*DIRECTIONS*
In the material below, begin at the line that has "Polera de baño niña M/L filtro UV Hippie H2O", stop after the line that has "5789-6870へお電話にてご連絡ください。", and transcribe those lines exactly, without pictures.

*DATA FOR PROCESSING*
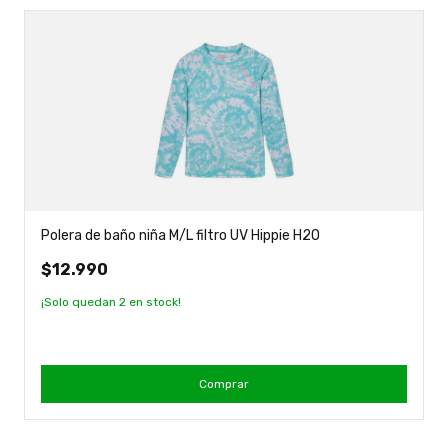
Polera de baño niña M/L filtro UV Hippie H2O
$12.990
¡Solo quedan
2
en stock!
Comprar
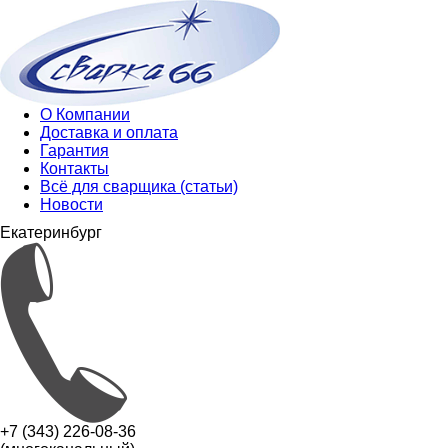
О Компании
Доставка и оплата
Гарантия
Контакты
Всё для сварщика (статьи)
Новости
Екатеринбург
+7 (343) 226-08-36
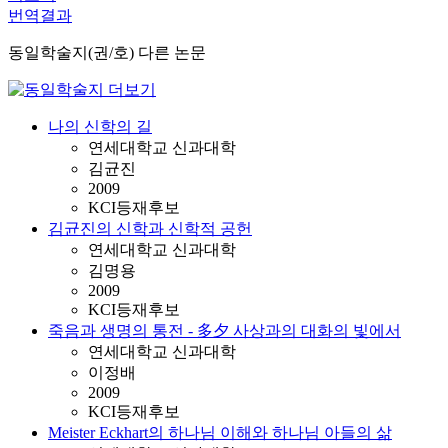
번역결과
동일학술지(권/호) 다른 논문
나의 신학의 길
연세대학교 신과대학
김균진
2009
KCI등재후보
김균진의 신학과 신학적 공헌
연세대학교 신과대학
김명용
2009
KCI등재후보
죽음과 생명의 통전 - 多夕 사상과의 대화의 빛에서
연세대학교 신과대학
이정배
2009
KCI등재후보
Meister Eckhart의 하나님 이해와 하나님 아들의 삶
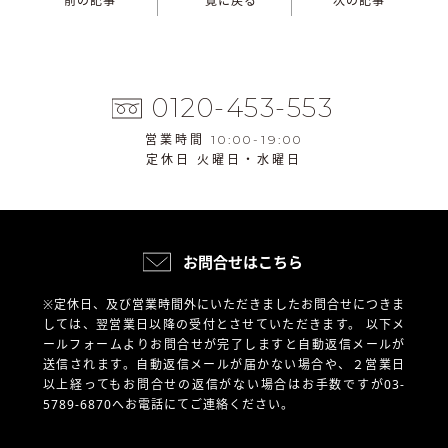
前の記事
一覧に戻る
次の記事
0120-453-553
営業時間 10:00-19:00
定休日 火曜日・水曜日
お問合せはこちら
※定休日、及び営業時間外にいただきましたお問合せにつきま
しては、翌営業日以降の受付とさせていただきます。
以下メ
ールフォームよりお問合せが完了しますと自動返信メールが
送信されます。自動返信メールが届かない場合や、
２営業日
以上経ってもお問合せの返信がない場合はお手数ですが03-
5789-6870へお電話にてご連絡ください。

==

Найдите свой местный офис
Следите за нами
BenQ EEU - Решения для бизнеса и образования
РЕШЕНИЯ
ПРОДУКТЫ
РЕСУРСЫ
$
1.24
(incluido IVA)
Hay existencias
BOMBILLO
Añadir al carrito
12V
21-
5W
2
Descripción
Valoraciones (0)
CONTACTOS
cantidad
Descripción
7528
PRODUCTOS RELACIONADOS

*RESPONSE TO THE EXERCISE*
Polera de baño niña M/L filtro UV Hippie H2O
$12.990
¡Solo quedan
2
en stock!
Comprar
О Компании
Доставка и оплата
Гарантия
Контакты
Всё для сварщика (статьи)
Новости
Екатеринбург
+7 (343) 226-08-36
번역결과
동일학술지(권/호) 다른 논문
나의 신학의 길
연세대학교 신과대학
김균진
2009
KCI등재후보
김균진의 신학과 신학적 공헌
연세대학교 신과대학
김명용
2009
KCI등재후보
죽음과 생명의 통전 - 多夕 사상과의 대화의 빛에서
연세대학교 신과대학
이정배
2009
KCI등재후보
Meister Eckhart의 하나님 이해와 하나님 아들의 삶
前の記事
一覧に戻る
次の記事
0120-453-553
営業時間 10:00-19:00
定休日 火曜日・水曜日
お問合せはこちら
※定休日、及び営業時間外にいただきましたお問合せにつきま
しては、翌営業日以降の受付とさせていただきます。
以下メ
ールフォームよりお問合せが完了しますと自動返信メールが
送信されます。自動返信メールが届かない場合や、
２営業日
以上経ってもお問合せの返信がない場合はお手数ですが03-
5789-6870へお電話にてご連絡ください。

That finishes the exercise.